- _The problem_:
Convert everything in the material from the line containing "wondering though if" down to the line containing "known (documented)" into a JSON list of strings, with one string per line and blank lines omitted.

- _Data records_:
******

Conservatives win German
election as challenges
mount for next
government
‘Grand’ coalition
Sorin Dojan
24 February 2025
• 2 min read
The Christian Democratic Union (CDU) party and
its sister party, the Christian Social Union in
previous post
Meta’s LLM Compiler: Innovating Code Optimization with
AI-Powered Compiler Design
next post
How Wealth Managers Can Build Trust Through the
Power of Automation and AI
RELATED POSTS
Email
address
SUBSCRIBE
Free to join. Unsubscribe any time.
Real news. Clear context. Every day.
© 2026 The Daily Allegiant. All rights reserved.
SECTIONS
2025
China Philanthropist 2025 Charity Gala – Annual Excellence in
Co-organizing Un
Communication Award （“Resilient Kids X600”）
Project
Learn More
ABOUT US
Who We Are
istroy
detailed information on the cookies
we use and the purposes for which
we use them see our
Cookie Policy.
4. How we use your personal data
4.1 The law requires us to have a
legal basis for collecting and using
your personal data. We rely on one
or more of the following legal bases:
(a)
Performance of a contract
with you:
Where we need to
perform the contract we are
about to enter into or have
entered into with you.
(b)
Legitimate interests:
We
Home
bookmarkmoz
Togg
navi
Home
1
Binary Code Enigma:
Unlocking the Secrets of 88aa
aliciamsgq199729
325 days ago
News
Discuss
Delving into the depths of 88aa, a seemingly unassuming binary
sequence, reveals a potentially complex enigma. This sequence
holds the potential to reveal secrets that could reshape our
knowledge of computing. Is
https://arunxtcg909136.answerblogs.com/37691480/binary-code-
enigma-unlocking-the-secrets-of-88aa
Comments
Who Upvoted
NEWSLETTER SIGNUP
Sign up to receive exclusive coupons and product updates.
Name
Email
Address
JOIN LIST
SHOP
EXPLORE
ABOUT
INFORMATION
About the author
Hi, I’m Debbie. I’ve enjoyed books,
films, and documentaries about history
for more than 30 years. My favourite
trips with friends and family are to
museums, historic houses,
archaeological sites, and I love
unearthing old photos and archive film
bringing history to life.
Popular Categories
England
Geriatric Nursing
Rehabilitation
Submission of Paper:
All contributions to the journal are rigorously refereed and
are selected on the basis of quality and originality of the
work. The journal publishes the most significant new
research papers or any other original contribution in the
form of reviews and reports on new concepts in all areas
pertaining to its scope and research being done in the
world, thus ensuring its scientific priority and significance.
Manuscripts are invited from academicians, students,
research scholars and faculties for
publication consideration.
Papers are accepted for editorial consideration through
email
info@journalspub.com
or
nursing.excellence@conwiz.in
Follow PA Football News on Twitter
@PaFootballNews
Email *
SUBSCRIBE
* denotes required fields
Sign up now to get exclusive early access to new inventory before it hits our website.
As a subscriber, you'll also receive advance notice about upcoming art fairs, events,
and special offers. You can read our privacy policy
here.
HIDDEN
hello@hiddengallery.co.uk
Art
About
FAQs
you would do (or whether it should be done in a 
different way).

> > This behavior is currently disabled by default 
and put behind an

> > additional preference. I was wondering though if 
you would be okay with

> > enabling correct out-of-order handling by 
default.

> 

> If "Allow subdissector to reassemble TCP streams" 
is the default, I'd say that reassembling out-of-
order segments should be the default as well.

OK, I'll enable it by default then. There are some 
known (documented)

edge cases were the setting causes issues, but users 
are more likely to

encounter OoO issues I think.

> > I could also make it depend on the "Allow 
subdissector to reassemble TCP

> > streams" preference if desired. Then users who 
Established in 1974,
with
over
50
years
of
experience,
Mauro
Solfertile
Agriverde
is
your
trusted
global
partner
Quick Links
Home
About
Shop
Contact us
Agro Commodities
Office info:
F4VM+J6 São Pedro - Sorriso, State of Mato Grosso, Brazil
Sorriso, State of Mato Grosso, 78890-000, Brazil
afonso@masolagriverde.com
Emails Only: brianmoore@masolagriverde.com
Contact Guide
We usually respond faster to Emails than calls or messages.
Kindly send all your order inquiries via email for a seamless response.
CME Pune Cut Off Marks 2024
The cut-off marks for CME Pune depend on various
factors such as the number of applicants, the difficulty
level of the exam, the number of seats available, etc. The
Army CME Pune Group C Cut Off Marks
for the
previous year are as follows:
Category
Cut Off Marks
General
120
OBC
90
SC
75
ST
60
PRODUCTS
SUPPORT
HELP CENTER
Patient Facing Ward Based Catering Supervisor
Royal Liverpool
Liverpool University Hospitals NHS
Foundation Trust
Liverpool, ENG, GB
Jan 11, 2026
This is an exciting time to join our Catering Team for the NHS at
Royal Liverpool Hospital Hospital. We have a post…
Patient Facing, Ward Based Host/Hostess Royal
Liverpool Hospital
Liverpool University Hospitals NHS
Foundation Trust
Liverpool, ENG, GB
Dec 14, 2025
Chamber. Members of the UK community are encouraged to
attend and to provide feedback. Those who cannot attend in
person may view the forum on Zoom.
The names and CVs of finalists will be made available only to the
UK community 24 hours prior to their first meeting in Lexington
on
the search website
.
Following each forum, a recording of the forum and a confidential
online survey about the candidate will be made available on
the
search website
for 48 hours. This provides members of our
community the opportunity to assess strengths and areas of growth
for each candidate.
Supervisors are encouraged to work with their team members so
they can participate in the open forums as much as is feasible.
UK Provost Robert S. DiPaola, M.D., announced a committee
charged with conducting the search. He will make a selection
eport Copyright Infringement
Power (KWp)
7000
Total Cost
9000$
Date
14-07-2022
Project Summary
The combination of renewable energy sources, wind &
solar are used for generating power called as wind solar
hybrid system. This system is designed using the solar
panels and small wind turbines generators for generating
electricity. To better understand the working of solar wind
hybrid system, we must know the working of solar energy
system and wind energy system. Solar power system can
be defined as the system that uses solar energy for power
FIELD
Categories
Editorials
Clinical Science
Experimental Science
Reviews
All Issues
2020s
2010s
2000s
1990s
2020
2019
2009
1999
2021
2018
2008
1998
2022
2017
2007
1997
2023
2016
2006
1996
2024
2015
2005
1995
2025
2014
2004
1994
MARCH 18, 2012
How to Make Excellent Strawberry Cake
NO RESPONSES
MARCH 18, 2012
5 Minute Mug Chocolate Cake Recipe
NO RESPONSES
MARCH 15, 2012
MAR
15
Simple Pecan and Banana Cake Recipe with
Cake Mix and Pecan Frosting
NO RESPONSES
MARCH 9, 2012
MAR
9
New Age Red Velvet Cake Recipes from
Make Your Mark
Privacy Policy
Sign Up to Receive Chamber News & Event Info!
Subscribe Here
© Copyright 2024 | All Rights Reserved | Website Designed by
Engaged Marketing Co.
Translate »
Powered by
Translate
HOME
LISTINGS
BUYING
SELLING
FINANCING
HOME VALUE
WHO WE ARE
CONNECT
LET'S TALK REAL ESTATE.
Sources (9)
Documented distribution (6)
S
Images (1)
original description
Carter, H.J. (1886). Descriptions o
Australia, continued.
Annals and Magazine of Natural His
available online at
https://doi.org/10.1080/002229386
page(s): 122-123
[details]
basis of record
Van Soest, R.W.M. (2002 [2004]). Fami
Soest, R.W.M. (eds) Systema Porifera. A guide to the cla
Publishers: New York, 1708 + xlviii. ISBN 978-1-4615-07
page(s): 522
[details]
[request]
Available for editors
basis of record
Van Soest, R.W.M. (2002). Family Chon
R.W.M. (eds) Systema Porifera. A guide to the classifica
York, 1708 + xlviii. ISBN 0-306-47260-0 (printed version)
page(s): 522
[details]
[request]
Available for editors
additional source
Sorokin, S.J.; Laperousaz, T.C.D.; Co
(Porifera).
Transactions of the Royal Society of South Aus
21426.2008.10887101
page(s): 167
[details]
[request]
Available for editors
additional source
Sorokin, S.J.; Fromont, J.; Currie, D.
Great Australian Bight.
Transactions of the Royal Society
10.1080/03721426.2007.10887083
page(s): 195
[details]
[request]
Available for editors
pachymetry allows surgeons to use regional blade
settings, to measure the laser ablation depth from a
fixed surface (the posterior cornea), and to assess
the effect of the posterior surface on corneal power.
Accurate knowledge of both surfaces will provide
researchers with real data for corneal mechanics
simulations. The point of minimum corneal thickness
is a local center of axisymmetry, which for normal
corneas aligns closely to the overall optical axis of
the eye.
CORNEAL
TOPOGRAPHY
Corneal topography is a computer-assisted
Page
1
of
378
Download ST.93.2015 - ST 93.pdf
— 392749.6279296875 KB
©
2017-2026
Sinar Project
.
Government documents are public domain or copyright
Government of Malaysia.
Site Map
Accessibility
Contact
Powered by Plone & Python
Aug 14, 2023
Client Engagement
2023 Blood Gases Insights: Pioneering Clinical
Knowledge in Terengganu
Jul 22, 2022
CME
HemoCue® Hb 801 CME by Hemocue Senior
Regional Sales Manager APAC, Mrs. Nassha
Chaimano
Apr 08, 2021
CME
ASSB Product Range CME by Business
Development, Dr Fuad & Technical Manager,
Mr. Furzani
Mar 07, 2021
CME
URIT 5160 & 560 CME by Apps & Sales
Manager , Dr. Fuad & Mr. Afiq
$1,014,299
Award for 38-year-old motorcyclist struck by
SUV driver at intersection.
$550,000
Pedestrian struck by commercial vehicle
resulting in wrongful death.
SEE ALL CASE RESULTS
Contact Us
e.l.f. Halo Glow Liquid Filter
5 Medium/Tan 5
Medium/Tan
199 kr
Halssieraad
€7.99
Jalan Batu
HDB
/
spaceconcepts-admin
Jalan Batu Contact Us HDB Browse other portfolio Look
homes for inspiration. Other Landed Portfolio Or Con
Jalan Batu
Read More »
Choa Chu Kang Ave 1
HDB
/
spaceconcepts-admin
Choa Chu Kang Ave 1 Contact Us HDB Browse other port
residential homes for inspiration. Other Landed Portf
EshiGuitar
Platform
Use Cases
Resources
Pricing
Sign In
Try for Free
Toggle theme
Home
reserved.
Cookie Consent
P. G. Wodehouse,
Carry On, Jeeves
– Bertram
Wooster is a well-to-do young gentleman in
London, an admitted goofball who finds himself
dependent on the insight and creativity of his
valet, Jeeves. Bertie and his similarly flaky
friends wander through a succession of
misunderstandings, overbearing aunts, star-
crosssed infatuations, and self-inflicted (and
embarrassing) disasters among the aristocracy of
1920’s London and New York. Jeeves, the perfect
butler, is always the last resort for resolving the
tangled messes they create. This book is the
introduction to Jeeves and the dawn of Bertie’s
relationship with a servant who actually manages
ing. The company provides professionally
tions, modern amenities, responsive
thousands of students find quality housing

******

- _Response below_:
[
  "> > additional preference. I was wondering though if ",
  "you would be okay with",
  "> > enabling correct out-of-order handling by ",
  "default.",
  "> ",
  "> If \"Allow subdissector to reassemble TCP streams\" ",
  "is the default, I'd say that reassembling out-of-",
  "order segments should be the default as well.",
  "OK, I'll enable it by default then. There are some ",
  "known (documented)"
]